Insertion does at most one rotation case (single or double) per insert — once balance is restored at the deepest unbalanced ancestor, all higher ancestors automatically have correct balance factors.

4.5 Delete with rebalance

Deletion is structurally the same as standard BST delete (find node; if 0/1 children, splice out; if 2 children, replace with in-order predecessor/successor and recurse), but on the way back up the height-update path, we may need rotations at multiple ancestors (unlike insert). At each ancestor:

  1. Update height.
  2. Check balance factor.
  3. If |bf| > 1, apply the appropriate rotation case.
  4. Continue up to the root.

The deletion’s rebalance can cascade up to O(log n) rotations total — but each is O(1), so the total cost is still O(log n).

5. Python Implementation

A complete AVL tree with insertion, height/balance maintenance, and the four rotation cases. Deletion is sketched in comments — the full implementation is mechanical but adds ~30 lines.

from dataclasses import dataclass
from typing import Optional
 
@dataclass
class AVLNode:
    key: int
    left: Optional["AVLNode"] = None
    right: Optional["AVLNode"] = None
    height: int = 0     # leaf has height 0; null has "height" -1 by convention
 
def height(node: Optional[AVLNode]) -> int:
    return -1 if node is None else node.height
 
def update_height(node: AVLNode) -> None:
    node.height = 1 + max(height(node.left), height(node.right))

Source data
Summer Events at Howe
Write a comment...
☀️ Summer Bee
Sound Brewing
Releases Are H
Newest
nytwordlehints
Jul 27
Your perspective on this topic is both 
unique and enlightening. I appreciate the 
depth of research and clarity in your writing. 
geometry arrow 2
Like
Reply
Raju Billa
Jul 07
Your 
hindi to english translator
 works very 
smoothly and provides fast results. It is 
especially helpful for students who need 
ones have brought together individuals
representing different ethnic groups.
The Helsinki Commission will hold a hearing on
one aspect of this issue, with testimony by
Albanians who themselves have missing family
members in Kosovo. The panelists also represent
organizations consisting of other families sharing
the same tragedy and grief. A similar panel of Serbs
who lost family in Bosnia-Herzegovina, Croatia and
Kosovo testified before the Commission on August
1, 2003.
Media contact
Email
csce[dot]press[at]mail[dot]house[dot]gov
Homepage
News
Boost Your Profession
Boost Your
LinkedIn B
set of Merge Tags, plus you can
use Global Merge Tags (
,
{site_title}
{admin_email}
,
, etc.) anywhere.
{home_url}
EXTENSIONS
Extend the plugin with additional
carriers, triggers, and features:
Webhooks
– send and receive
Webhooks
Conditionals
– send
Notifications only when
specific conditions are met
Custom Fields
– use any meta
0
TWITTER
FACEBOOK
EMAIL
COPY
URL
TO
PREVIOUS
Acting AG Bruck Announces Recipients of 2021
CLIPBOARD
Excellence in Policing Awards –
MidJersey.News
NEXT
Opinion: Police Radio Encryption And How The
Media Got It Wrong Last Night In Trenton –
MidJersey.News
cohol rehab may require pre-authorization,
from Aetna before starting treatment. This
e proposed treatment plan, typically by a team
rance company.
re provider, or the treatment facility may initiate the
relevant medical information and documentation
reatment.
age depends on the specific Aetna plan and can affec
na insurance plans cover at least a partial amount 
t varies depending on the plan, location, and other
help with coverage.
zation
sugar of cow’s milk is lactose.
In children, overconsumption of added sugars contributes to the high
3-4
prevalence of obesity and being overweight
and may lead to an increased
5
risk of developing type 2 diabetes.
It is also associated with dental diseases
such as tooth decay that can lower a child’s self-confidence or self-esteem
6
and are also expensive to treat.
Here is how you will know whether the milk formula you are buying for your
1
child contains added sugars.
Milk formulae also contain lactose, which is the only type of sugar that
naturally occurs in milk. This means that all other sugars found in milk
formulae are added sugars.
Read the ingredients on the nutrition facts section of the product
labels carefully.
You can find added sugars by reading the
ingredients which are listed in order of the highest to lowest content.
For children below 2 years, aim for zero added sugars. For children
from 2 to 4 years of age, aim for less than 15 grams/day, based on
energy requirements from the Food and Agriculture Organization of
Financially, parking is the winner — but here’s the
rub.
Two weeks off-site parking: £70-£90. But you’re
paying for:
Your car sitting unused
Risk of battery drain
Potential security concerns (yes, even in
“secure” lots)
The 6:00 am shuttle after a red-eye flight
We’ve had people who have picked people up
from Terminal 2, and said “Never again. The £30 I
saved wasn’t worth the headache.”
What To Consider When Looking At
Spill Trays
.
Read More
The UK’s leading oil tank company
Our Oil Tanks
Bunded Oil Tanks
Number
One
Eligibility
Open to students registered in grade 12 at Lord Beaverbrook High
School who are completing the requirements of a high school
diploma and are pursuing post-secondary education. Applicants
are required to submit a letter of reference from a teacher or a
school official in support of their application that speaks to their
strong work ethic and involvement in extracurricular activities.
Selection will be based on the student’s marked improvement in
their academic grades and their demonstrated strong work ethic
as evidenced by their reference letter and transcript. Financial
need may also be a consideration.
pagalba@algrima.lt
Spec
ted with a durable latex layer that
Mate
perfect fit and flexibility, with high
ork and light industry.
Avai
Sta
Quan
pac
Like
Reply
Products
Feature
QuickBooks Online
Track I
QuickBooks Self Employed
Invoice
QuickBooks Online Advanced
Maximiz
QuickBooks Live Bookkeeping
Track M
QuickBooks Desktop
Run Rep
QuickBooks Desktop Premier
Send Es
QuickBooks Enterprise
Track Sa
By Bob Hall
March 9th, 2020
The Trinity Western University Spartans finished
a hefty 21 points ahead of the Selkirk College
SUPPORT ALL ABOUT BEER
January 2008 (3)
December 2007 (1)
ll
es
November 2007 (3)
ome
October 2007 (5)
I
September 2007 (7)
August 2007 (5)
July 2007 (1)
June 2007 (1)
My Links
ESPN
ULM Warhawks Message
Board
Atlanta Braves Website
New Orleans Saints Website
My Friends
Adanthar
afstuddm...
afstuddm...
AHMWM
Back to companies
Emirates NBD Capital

> _Job 1_
Copy out the passage of the AVL tree text word for word, starting with "4.5 Delete with" and going on through "adds ~30 lines.".
> _Job 2_
In the AVL tree text, how many rotations can the rebalancing after a deletion cascade to in total?

> _Solution 1_
4.5 Delete with rebalance

Deletion is structurally the same as standard BST delete (find node; if 0/1 children, splice out; if 2 children, replace with in-order predecessor/successor and recurse), but on the way back up the height-update path, we may need rotations at multiple ancestors (unlike insert). At each ancestor:

  1. Update height.
  2. Check balance factor.
  3. If |bf| > 1, apply the appropriate rotation case.
  4. Continue up to the root.

The deletion’s rebalance can cascade up to O(log n) rotations total — but each is O(1), so the total cost is still O(log n).

5. Python Implementation

A complete AVL tree with insertion, height/balance maintenance, and the four rotation cases. Deletion is sketched in comments — the full implementation is mechanical but adds ~30 lines.

> _Solution 2_
Up to O(log n) rotations.